Multichannel and Color Image Program Example

Multichannel images in Visionx are implemented by overloading the x-dimension of the image array structure. Multichannel images are identified by the x-range of the index being set to an exact multiple of the x-range in the bounding box.

A VisionX image may have any number of channels depending upon the application.
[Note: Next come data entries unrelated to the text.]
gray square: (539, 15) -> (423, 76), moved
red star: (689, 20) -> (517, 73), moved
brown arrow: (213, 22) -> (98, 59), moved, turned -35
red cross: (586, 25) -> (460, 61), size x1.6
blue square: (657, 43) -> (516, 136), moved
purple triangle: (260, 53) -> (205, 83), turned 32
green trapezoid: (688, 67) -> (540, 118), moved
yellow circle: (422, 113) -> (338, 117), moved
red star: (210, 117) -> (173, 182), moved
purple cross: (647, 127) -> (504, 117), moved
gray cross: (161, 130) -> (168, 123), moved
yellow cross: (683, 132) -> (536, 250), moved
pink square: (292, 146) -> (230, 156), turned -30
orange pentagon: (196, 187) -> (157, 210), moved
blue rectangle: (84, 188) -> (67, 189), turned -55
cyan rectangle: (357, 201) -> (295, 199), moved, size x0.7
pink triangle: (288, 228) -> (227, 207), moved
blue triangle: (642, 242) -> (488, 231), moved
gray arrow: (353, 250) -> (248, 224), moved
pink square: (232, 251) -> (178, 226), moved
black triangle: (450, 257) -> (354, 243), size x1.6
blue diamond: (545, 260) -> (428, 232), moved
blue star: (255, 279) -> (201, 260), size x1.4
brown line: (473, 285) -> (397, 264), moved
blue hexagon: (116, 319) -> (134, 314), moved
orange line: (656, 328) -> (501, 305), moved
Typical examples are three for color images and two for complex numbers.

vcmean.c

/*********************************************************************/
/* vcmean  Compute channel mean                                      */
/*********************************************************************/

#include "VisXV4.h"    /* VisionX structure include file       */
#include "Vutil.h"     /* VisionX utility header files         */

VXparam_t par[] =      /* command line structure               */
{
{    "if=",    0, " input file  vthresh: threshold images"},
{    "of=",    0, " output file "},
{     0,       0,    0}
};
#define  INIMAGE   par[0].val
#define  OUTIMAGE  par[1].val

int main(int argc, char** argv)
{
Vfstruct (im);
Vfstruct (om);
int x, y, c;
int thresh;
int chan, sum;

VXparse(&argc, &argv, par);  /* parse the command line         */
 
while ( Vfread( &im, INIMAGE) ) {
    if ( im.type != VX_PBYTE ) {
           fprintf (stderr, "error: image not byte type\n");
           exit (1);
    }
    Vfnewim (&om, VX_PBYTE, im.bbx, 1);
    for ( y = om.ylo; y <= om.yhi; y++) {
       for ( x = om.xlo; x <= om.xhi; x++) {
          sum = 0;
          for ( c = 0; c < im.chan; c++) { 
               sum = sum + im.u[y][x * im.chan + c];
	     }
	     om.u[y][x] = sum / im.chan;
       }
    }
    Vfwrite( &im, OUTIMAGE);
  }
exit(0);
}

Notes.
  1. The program in example 5 will average the multi-channel values into a single channel image.
  2. The program is limited to images of type unsigned byte.
  3. The program loop limits are based on the output structure rather than the input structure
  4. All parameters are the same for a multichannel image except for chan which is set to the number of channels and xlo and xhi, which are multiplied by the number of channels.
For a 3-channel image, imm, with xlo = 0 we have that:
imm.u[0][0] corresponds to the first channel of the first pixel
imm.u[0][1] corresponds to the second channel of the first pixel.
imm.u[0][3] corresponds to the first channel of the second pixel.